Thursday, November 17, 2011

Party Like It's 1848

Tea Partiers may seem to want to party like it's 1773, but the Off-the-Wall Streeters seem to wanna party like it's 1848. Alexander de Tocqueville said of that time period:
Society was cut in two: those who had nothing united in common envy, and those who had anything united in common terror. link
I finally bought the book 1848, recommended to me by a commenter several months ago.  I hope to read it next week.


  1. History always repeats.

    In ancient Rome it was bread and circus that kept that same element entertained. Now if only we can establish gladiatorial games (sort of like gang wars contained in a reality show) where there is a slot in the television that will spit out the occasional ounce of high grade chronic marijuana, the OWS people will stay home and be happy.

  2. Damn. I can't believe you beat me to a purchase of 1848. It had been calling me from the shelves of the capacious history section in my local Borders up until the store closed down, put on hold for a purchase of Pursuit of Glory first, and now put on hold indefinitely.

    The latter actually might be more up your alley given its focus on technological/infrastructural revolutions. In the meantime, my collection will have to await others that have been pushed ahead in that line, like Wickham's The Inheritance of Rome.

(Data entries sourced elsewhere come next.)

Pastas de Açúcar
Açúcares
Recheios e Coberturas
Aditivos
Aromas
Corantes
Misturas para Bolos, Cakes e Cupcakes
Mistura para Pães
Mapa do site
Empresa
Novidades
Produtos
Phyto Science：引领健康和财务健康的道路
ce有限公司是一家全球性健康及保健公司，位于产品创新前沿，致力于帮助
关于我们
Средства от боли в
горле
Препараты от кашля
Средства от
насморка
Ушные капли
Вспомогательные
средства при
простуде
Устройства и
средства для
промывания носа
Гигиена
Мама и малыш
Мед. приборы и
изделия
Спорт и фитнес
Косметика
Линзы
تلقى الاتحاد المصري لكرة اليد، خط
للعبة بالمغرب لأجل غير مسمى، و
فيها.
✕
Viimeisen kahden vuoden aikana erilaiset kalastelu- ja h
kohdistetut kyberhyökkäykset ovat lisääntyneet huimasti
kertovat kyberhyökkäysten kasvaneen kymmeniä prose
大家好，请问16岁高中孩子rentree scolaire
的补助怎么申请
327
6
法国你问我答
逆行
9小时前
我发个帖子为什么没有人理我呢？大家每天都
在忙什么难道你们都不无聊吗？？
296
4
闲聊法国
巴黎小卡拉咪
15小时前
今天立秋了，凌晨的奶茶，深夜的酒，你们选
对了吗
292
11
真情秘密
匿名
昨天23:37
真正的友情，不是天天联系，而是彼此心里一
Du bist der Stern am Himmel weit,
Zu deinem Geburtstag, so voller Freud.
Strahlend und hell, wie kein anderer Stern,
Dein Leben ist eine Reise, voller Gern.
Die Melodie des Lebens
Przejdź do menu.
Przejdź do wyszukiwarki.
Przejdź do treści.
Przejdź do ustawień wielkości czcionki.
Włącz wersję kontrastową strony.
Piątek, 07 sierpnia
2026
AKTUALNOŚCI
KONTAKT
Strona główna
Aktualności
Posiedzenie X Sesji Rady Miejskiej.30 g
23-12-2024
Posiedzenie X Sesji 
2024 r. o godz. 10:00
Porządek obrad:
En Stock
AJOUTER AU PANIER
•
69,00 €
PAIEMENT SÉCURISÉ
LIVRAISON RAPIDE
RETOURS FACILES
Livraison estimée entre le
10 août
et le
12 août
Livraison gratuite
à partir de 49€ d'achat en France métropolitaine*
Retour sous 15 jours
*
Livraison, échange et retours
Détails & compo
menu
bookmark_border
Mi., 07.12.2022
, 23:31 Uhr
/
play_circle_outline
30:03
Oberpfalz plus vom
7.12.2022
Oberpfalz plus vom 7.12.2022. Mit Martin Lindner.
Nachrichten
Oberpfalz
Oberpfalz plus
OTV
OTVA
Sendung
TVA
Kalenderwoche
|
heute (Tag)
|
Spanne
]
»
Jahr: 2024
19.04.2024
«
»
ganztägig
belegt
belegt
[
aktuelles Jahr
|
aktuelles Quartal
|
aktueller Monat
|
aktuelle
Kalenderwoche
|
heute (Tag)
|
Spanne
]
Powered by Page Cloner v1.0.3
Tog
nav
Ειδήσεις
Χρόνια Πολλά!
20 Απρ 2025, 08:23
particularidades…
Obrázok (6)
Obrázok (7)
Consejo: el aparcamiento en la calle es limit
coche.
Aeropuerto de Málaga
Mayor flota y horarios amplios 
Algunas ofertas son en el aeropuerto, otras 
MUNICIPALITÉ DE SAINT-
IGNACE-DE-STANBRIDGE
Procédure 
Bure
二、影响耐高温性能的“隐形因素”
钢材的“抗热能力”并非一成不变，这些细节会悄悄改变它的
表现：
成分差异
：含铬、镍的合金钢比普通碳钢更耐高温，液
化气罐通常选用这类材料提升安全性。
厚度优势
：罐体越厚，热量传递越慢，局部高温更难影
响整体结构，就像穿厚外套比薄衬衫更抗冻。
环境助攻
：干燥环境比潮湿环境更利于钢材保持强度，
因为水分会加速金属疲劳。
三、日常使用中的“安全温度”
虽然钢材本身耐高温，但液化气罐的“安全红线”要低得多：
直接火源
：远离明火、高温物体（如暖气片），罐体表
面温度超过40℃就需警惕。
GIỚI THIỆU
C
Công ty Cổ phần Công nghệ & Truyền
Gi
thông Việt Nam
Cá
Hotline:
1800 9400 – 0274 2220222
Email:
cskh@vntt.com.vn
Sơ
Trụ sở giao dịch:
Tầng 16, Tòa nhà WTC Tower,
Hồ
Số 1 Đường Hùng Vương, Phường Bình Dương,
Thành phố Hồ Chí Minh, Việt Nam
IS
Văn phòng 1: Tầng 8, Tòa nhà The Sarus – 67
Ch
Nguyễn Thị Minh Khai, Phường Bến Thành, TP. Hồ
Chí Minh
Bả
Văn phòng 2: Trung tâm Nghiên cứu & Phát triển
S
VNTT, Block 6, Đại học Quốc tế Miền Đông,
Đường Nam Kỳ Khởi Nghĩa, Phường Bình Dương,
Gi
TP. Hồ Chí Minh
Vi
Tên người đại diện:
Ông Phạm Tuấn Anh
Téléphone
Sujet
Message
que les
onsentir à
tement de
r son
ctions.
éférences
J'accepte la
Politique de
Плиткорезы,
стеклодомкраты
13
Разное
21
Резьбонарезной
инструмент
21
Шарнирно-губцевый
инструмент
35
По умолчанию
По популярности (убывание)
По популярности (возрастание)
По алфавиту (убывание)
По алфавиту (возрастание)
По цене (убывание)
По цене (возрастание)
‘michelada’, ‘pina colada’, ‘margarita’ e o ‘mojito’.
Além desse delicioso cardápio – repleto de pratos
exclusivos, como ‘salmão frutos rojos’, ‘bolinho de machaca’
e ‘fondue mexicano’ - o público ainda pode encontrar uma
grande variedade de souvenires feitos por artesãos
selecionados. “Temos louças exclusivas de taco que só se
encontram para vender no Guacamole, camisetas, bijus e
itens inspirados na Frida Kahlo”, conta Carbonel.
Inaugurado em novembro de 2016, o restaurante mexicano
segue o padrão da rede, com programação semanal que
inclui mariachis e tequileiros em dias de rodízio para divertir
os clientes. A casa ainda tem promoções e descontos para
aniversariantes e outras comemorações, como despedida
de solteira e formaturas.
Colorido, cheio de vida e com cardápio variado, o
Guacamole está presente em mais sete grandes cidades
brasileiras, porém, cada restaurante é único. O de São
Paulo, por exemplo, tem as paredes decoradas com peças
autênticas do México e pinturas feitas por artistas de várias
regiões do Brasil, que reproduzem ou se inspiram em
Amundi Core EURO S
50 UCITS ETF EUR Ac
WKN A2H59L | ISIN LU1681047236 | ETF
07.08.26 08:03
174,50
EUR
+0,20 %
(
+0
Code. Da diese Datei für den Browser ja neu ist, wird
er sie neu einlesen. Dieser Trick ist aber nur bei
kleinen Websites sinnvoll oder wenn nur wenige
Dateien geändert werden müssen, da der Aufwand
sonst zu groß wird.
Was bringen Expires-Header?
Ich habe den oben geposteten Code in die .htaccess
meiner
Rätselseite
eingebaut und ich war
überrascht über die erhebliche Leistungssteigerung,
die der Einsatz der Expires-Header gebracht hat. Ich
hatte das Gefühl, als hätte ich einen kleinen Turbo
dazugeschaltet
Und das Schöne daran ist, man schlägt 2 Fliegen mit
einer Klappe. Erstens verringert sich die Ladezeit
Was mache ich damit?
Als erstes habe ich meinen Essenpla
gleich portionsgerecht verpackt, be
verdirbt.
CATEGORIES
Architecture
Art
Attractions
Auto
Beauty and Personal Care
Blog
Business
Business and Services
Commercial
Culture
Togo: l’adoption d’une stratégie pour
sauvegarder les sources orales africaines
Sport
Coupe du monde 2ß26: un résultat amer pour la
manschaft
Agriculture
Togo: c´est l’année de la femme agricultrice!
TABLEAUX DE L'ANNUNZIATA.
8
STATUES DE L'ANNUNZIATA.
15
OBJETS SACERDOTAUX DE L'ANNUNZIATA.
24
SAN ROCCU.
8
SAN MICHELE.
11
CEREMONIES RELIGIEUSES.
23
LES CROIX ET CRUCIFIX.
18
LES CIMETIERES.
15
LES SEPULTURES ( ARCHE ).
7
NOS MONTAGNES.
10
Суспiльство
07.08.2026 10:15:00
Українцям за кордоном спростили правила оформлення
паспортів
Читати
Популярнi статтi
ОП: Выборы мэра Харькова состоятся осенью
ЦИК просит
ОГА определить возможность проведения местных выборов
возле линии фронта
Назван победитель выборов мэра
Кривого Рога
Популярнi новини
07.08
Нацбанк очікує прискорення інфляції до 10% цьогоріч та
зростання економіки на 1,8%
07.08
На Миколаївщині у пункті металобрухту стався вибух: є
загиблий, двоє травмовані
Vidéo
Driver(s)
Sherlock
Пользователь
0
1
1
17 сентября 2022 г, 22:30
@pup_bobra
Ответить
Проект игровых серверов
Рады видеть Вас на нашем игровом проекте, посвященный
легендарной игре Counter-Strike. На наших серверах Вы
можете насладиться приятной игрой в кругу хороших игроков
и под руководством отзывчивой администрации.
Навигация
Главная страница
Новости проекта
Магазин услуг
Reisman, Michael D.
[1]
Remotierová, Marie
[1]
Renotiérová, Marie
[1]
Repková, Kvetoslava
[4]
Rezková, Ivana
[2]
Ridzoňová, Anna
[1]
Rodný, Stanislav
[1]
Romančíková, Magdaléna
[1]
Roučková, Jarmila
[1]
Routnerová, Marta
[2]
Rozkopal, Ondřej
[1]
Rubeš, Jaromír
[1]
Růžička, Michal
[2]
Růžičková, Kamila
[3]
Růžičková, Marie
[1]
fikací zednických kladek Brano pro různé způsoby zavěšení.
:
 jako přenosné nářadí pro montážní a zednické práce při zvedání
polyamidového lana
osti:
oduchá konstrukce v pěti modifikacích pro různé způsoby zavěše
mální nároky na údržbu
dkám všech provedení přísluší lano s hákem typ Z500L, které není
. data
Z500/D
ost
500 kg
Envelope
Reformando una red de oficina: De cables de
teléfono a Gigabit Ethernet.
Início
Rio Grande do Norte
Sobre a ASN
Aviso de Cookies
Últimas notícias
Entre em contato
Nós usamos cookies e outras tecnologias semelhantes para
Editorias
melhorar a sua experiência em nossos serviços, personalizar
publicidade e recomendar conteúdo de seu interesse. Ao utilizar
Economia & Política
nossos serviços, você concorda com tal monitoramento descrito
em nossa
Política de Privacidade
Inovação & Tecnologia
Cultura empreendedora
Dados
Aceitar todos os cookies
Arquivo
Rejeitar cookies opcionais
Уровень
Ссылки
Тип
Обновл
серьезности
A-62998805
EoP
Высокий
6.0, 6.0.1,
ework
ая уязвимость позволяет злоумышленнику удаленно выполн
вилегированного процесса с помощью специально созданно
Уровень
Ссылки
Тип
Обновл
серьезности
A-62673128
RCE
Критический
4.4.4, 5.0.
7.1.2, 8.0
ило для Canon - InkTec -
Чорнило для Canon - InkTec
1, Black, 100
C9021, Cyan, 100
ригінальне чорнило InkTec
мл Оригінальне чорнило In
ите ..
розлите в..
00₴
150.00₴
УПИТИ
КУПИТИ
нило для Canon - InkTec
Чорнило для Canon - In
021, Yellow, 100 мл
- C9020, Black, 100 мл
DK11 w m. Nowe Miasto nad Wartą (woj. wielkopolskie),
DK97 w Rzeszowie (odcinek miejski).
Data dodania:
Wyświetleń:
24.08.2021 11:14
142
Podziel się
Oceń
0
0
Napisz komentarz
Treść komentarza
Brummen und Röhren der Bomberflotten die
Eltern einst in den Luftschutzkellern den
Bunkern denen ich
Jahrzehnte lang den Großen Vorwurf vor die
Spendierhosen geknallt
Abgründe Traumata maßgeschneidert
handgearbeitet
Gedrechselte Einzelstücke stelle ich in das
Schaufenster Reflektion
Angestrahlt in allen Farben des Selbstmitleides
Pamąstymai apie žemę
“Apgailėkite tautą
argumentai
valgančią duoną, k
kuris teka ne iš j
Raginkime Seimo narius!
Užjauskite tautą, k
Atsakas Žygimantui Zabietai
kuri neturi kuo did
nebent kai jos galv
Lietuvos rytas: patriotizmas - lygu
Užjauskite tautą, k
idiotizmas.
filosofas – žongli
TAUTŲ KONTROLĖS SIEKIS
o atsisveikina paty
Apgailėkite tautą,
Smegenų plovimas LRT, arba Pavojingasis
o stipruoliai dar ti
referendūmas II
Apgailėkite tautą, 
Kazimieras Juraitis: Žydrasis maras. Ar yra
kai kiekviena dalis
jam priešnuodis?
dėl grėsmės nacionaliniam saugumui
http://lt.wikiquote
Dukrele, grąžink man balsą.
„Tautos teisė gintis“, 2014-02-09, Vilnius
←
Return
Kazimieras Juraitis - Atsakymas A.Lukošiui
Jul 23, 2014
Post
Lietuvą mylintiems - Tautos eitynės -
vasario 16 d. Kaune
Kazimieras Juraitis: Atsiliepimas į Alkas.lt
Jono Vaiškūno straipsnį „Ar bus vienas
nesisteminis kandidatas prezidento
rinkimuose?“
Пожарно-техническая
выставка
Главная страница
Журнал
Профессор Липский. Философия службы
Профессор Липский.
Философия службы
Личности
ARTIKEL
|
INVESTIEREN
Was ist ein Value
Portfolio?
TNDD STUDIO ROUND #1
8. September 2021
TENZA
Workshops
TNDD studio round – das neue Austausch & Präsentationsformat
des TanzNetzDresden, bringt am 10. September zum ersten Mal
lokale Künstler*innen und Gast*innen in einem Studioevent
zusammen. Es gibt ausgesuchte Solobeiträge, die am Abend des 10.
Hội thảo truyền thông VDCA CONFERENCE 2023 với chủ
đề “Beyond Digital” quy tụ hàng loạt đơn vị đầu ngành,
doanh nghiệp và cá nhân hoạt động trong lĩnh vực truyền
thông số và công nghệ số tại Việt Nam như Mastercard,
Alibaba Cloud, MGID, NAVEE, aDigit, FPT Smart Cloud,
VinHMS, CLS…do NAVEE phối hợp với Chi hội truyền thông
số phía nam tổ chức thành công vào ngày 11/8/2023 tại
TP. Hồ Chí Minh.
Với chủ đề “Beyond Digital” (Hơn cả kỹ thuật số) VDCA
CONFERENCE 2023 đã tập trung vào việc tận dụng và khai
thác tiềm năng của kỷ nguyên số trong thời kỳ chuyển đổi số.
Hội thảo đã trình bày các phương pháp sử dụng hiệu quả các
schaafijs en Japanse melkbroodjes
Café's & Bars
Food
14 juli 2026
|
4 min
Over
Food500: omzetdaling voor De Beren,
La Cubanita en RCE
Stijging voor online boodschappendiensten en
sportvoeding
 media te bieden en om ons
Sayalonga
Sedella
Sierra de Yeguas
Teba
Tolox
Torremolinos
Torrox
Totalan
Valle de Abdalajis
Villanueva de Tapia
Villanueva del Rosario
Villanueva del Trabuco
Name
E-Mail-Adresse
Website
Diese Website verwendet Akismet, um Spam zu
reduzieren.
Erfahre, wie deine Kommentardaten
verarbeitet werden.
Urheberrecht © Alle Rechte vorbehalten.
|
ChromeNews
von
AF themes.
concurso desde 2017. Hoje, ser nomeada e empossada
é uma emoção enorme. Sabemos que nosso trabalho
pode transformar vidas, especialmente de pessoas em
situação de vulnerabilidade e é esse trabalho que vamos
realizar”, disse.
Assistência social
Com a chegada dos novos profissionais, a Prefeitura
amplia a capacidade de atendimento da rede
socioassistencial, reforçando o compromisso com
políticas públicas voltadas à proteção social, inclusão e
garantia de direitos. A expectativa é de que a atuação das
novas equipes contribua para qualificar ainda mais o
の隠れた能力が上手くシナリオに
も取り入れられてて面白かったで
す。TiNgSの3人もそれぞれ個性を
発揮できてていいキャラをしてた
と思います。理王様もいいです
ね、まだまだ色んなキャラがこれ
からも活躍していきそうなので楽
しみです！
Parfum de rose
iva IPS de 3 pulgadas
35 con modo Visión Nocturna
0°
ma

    I also recommend looking into another one on my list, which details the legal case brought forward by the first lawyer of the Anglosphere to successfully prosecute a monarch: The Tyrannicide Brief. Written by a renown British lawyer, Geoffrey Robertson, my understanding is that it lays out legal precedents for limiting executive power that form the basis for the modern political systems of the West.

  3. Too bad Tocqueville didn't know about things like the Gini coefficient and income immobility.

    But Adam Smith, who came before him, arguably did:

    The luxuries and vanities of life occasion the principal expense of the rich, and a magnificent house embellishes and sets off to the best advantage all the other luxuries and vanities which they possess. A tax upon house-rents, therefore, would in general fall heaviest upon the rich; and in this sort of inequality there would not, perhaps, be anything very unreasonable. It is not very unreasonable that the rich should contribute to the public expense, not only in proportion to their revenue, but something more than in that proportion.

    I don't wish to belabor the economic arguments of "revolution" any more than we've already tried to, but to keep casting this as something having to do with envy really seems to miss the point.

    Just sayin'.

  4. Too bad Tocqueville didn't know about things like the Gini coefficient and income immobility.

    I wrote a science parable about income inequality which was rather skewed to thermodynamics: link, I mean, it dealt with equilibria without talking much about how energy (wealth) naturally redistributes when it is free to do so. I need to write another one on kinetics and dynamics.